Saved data entries

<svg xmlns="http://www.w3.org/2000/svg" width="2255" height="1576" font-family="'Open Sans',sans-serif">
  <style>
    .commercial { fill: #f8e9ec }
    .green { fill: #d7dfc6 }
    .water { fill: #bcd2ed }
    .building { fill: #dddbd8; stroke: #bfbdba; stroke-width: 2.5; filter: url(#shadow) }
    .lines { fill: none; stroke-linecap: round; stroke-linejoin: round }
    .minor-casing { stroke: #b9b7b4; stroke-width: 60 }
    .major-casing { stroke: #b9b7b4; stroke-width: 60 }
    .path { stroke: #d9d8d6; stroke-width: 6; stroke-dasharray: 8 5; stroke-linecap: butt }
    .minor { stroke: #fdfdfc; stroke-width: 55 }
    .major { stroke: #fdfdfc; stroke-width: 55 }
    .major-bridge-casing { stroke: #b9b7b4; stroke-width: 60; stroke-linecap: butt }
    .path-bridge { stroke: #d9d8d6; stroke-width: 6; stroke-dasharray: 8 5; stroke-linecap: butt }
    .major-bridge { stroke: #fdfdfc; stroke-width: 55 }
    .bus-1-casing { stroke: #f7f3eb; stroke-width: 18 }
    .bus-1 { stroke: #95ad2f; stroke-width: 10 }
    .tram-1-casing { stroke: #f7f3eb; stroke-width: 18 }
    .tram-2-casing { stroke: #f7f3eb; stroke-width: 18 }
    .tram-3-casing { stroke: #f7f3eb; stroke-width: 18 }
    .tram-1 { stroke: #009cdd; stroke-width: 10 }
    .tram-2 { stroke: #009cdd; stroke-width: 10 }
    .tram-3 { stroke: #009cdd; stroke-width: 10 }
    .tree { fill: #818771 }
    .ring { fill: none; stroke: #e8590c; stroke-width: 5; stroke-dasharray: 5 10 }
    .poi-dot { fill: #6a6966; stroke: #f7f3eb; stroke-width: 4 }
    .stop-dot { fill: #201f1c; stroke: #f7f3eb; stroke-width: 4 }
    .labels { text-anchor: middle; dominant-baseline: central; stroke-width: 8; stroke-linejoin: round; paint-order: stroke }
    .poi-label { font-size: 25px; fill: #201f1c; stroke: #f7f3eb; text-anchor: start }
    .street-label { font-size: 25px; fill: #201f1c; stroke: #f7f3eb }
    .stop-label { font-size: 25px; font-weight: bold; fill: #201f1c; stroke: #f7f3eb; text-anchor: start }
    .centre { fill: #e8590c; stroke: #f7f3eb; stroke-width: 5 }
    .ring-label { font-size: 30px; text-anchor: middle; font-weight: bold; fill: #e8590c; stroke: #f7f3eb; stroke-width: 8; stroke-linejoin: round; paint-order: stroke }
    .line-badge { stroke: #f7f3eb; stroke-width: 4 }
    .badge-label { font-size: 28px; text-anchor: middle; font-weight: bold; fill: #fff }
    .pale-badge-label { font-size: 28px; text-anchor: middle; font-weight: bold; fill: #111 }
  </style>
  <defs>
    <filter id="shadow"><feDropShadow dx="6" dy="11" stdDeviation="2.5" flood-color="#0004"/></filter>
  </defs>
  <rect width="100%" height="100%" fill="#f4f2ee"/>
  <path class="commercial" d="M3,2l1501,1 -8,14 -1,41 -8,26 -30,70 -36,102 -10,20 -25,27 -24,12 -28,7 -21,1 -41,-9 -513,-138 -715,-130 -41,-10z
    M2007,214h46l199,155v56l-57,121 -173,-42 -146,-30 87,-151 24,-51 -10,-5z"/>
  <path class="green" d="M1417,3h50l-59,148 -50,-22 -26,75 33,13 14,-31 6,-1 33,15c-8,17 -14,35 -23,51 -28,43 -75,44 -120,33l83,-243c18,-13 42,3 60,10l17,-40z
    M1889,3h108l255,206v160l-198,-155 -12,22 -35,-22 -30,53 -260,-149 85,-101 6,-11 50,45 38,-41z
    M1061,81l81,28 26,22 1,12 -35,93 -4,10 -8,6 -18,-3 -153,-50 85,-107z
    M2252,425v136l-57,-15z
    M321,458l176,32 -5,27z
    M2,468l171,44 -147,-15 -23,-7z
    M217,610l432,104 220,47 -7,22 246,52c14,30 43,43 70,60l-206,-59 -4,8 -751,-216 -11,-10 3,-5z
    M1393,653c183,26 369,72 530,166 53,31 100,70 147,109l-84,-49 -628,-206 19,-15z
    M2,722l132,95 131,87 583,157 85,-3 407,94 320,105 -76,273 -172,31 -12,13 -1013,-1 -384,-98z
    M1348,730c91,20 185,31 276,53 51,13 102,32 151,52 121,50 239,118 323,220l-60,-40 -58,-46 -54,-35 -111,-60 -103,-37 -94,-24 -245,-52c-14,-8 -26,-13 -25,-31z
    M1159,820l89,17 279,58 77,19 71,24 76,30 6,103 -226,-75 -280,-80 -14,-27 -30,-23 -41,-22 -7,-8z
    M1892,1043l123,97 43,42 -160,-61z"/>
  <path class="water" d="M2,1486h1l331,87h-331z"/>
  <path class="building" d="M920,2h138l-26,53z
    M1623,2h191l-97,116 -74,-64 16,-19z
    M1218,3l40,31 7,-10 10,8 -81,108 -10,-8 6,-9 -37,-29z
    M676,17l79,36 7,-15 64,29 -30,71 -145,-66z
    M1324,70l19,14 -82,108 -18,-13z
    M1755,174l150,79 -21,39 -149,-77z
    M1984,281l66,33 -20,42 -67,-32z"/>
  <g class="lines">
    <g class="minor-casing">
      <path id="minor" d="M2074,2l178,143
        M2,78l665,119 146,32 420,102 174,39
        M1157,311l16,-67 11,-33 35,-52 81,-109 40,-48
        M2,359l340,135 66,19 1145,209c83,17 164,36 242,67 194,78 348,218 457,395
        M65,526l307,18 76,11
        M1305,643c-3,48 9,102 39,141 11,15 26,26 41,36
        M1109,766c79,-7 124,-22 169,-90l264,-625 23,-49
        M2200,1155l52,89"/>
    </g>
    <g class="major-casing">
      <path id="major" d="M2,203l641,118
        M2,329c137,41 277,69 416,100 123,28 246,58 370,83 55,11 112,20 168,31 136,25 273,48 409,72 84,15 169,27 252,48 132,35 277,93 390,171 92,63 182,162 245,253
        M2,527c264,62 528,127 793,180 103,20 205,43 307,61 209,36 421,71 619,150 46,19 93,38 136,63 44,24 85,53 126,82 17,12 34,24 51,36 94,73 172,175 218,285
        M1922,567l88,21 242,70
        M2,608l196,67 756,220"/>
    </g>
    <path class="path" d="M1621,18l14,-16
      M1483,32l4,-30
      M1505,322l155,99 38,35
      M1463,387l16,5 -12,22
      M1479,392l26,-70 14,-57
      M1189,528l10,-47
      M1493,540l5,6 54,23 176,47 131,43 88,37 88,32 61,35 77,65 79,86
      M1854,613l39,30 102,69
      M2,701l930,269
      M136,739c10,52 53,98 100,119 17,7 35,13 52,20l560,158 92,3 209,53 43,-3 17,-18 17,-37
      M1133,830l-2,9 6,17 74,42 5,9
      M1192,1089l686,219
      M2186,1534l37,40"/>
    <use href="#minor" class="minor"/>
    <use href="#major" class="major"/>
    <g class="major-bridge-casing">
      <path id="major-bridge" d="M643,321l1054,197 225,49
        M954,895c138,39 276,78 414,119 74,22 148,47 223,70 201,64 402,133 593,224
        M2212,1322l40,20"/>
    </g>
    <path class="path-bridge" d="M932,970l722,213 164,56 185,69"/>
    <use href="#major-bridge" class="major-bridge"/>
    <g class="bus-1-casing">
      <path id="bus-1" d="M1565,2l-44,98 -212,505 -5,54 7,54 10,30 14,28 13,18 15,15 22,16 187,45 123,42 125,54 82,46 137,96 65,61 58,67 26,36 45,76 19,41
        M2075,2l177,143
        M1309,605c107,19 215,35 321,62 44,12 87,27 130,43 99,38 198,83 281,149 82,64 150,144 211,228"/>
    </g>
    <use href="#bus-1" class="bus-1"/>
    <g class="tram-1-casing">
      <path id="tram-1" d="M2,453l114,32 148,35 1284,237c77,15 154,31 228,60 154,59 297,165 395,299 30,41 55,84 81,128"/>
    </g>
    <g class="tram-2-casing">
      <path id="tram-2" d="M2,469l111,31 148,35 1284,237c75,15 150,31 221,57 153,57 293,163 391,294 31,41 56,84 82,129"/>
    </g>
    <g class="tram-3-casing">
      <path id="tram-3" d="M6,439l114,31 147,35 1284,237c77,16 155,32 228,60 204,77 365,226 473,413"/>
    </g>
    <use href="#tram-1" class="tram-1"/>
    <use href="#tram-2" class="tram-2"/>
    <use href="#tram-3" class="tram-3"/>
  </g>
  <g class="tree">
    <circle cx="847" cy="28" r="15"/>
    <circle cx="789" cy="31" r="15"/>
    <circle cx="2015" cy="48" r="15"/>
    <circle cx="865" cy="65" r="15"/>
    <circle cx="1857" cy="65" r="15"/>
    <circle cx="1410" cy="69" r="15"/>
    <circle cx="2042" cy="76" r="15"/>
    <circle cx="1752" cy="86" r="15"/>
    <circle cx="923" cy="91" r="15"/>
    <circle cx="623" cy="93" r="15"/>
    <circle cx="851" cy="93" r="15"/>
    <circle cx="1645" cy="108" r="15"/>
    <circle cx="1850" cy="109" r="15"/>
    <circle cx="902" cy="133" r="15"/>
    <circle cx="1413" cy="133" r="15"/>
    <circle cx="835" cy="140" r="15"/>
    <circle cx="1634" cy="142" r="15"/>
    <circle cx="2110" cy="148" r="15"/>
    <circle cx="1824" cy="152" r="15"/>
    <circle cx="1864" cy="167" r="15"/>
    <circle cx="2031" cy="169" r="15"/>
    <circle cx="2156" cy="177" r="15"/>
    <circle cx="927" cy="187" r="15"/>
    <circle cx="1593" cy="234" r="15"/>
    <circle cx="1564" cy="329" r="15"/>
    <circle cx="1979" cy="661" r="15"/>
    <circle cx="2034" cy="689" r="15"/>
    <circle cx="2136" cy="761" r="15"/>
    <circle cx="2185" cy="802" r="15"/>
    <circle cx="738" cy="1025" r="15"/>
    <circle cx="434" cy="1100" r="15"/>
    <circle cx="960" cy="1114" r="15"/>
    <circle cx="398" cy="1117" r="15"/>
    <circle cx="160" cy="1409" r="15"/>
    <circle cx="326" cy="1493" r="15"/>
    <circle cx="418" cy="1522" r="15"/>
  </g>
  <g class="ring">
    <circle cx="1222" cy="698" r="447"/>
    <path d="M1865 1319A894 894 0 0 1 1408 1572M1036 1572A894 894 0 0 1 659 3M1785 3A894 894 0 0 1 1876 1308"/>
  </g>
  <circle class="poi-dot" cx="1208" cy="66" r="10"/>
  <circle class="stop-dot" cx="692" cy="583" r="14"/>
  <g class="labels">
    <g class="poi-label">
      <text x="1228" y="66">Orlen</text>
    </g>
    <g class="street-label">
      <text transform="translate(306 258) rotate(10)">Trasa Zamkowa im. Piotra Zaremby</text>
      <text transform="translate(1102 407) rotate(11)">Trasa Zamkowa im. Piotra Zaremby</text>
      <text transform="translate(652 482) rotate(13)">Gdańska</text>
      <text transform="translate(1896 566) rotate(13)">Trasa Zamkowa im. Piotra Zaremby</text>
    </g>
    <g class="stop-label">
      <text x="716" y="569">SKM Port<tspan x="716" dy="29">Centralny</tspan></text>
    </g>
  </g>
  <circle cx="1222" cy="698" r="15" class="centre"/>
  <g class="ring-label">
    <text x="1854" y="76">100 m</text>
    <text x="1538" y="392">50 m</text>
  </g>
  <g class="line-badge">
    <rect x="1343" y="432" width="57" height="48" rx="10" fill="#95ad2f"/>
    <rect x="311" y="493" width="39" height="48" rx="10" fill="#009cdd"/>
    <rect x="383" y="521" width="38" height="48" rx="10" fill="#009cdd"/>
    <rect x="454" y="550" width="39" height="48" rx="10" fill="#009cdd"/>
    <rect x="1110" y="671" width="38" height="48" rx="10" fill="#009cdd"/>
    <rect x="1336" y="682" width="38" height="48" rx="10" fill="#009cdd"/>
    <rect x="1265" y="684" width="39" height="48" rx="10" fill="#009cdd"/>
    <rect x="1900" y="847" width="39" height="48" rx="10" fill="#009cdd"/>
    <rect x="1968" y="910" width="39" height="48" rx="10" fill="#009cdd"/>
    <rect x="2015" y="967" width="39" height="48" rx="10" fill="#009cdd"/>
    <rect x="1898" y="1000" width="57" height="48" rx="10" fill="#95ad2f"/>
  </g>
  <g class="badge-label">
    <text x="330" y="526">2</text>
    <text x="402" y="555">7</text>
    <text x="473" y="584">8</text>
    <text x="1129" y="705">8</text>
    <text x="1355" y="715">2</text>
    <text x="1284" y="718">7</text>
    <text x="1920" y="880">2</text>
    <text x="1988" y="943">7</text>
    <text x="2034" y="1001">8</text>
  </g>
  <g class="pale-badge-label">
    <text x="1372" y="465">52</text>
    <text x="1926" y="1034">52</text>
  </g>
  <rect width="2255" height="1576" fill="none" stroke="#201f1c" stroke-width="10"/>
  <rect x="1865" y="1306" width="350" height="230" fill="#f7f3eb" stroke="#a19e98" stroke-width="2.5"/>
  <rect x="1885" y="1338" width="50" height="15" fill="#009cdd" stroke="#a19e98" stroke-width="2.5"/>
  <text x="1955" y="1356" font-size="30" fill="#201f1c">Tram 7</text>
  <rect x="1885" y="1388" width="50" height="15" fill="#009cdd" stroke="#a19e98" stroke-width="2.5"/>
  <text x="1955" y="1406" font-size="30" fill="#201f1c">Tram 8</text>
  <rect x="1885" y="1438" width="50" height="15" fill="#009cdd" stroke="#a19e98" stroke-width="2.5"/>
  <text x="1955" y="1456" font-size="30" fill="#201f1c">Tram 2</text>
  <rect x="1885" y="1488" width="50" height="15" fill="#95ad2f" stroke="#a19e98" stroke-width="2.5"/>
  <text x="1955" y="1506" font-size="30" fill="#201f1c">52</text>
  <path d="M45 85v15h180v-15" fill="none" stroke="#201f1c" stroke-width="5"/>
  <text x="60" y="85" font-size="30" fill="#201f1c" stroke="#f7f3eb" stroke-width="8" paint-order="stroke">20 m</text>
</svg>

TASK DESCRIPTION: Every line that contains the string "lines" should be returned from the data.

EXERCISE ANSWER:
    .lines { fill: none; stroke-linecap: round; stroke-linejoin: round }
  <g class="lines">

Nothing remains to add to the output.